***** Excerpt *****

# Spark DF - Data Cleaning
Now that you understand the basics of Spark DataFrames, let's move on to a more relevant example: Cleaning data using the PySpark API. 

This tutorial is adapted from Stack Overflow and the PySpark documentation. Find out more here:
- https://stackoverflow.com/questions/37749759/fill-pyspark-dataframe-column-null-values-with-average-value-from-same-column
- http://spark.apache.org/docs/2.1.0/api/python/pyspark.sql.html

Objective: Let's explore our options when it comes to cleaning a dataset. We'll be using the same dataset used in the Spark DF - Basics tutorial. Remember, the dataset is used to predict whether or not a client will subscribe to a term deposit (deposit column) if called by the banks call centre reps. 

In [1]:
# Section must be included at the beginning of each new notebook. Remember to change the app name. 
# If you're using VirtualBox, change the below to '/home/user/spark-2.1.1-bin-hadoop2.7'
import findspark
findspark.init('/home/ubuntu/spark-2.1.1-bin-hadoop2.7')
import pyspark
from pyspark.sql import SparkSession
spark = SparkSession.builder.appName('missing').getOrCreate()

In [2]:
# Importing data which has a header and automatically configuring the schema.
df = spark.read.csv('Datasets/dataframe_dataset.csv', header=True, inferSchema=True)

# Let's visually inspect the data. You may notice some nulls in the marital and balance column. 
df.show()

# Let's see how many rows of data we originally have.
print("Total data points:", df.count())

***** Stored records *****

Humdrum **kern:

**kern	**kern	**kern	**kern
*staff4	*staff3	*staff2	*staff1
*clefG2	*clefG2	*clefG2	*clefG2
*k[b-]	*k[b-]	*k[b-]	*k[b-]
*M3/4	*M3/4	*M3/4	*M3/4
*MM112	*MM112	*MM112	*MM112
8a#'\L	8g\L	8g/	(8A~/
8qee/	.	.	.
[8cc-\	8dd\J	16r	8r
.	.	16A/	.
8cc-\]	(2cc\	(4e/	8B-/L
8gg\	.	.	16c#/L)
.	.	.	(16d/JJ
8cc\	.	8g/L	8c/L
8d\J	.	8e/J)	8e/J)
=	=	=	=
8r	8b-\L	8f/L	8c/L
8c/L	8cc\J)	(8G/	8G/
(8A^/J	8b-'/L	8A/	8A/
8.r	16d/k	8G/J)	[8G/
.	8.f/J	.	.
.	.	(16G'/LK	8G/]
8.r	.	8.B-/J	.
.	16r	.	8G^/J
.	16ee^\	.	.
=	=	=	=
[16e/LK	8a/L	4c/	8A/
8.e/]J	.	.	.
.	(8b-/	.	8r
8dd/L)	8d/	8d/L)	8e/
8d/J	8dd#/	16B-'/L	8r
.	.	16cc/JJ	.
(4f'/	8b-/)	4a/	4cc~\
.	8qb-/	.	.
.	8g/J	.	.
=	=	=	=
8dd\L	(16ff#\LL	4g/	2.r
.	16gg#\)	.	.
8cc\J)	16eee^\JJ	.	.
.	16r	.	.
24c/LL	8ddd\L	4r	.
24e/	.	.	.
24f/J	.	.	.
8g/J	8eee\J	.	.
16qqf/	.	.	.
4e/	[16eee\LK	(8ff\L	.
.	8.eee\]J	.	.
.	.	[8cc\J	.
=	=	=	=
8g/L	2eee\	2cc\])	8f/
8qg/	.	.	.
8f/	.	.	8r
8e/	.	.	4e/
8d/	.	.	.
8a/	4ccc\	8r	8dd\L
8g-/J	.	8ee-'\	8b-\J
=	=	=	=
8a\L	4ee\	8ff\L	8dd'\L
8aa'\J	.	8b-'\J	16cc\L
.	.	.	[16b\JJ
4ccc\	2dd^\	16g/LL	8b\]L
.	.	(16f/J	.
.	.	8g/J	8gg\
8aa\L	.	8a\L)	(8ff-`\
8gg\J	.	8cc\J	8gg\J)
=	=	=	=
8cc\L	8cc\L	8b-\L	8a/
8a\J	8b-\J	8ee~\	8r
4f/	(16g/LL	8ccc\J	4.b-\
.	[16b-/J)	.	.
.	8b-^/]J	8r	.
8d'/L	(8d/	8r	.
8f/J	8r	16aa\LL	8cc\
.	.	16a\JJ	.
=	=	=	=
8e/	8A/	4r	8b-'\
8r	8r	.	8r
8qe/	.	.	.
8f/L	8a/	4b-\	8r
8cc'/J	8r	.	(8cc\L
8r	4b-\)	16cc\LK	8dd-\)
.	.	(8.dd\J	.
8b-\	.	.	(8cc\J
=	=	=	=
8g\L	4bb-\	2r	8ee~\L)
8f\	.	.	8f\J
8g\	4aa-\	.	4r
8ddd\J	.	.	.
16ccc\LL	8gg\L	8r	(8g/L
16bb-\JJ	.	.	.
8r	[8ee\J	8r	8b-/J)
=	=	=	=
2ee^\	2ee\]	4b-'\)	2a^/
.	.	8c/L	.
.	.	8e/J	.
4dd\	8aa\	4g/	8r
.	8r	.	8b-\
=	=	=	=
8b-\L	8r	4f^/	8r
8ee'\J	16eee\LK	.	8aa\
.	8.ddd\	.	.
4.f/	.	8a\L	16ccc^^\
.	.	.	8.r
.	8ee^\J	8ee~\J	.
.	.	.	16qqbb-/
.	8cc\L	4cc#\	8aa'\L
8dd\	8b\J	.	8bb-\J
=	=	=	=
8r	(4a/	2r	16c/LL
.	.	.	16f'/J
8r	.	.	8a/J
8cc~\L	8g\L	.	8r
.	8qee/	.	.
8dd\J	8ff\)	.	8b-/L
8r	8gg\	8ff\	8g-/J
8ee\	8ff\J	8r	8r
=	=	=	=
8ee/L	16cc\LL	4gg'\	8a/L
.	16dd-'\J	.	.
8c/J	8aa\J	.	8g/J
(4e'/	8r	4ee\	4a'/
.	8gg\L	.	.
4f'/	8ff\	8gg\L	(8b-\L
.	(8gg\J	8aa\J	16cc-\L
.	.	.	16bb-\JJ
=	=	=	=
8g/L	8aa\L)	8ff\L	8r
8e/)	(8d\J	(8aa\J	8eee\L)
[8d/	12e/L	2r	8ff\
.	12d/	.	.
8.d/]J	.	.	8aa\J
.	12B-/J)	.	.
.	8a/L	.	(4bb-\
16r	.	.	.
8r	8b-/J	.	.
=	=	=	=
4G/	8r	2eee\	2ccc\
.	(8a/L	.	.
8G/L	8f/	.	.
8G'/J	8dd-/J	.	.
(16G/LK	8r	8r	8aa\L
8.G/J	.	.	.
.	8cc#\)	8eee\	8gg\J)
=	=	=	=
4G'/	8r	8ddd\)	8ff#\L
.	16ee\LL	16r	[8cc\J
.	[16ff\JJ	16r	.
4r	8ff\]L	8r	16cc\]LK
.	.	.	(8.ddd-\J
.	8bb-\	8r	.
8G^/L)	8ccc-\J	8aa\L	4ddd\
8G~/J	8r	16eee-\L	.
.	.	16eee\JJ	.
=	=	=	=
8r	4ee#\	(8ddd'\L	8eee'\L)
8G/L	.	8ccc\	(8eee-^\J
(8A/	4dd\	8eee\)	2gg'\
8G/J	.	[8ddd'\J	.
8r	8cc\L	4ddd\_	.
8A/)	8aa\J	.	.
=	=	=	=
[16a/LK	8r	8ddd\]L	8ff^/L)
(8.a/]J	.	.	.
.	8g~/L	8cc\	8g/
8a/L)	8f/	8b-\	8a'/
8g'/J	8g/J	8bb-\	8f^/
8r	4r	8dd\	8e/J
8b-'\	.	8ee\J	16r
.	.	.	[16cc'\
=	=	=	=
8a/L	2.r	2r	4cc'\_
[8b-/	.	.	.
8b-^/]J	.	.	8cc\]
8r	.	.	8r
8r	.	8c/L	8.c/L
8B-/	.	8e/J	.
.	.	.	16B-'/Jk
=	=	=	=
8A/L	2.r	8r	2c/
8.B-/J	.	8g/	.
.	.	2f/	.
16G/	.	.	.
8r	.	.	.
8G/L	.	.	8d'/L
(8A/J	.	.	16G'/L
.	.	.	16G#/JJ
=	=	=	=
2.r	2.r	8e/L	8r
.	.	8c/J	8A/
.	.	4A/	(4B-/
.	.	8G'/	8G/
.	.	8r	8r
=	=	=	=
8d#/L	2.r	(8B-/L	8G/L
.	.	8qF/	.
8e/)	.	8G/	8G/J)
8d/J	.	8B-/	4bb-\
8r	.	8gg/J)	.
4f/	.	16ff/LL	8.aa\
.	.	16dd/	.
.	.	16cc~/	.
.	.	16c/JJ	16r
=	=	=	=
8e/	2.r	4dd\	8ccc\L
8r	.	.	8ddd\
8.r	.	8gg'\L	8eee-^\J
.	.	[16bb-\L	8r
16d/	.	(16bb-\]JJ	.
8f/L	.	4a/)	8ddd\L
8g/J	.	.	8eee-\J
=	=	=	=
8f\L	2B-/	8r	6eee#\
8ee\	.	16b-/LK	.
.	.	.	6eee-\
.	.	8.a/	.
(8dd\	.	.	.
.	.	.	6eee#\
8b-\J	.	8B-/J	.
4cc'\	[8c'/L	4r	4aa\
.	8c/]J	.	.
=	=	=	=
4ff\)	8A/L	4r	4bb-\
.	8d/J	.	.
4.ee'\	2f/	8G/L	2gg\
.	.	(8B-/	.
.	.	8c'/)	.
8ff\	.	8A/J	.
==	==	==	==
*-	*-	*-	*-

*****

**Short task**
Reproduce the entire Spark DataFrame data-cleaning tutorial above word for word, with every line of code and comment included.

**Task answer**
# Spark DF - Data Cleaning
Now that you understand the basics of Spark DataFrames, let's move on to a more relevant example: Cleaning data using the PySpark API. 

This tutorial is adapted from Stack Overflow and the PySpark documentation. Find out more here:
- https://stackoverflow.com/questions/37749759/fill-pyspark-dataframe-column-null-values-with-average-value-from-same-column
- http://spark.apache.org/docs/2.1.0/api/python/pyspark.sql.html

Objective: Let's explore our options when it comes to cleaning a dataset. We'll be using the same dataset used in the Spark DF - Basics tutorial. Remember, the dataset is used to predict whether or not a client will subscribe to a term deposit (deposit column) if called by the banks call centre reps. 

In [1]:
# Section must be included at the beginning of each new notebook. Remember to change the app name. 
# If you're using VirtualBox, change the below to '/home/user/spark-2.1.1-bin-hadoop2.7'
import findspark
findspark.init('/home/ubuntu/spark-2.1.1-bin-hadoop2.7')
import pyspark
from pyspark.sql import SparkSession
spark = SparkSession.builder.appName('missing').getOrCreate()

In [2]:
# Importing data which has a header and automatically configuring the schema.
df = spark.read.csv('Datasets/dataframe_dataset.csv', header=True, inferSchema=True)

# Let's visually inspect the data. You may notice some nulls in the marital and balance column. 
df.show()

# Let's see how many rows of data we originally have.
print("Total data points:", df.count())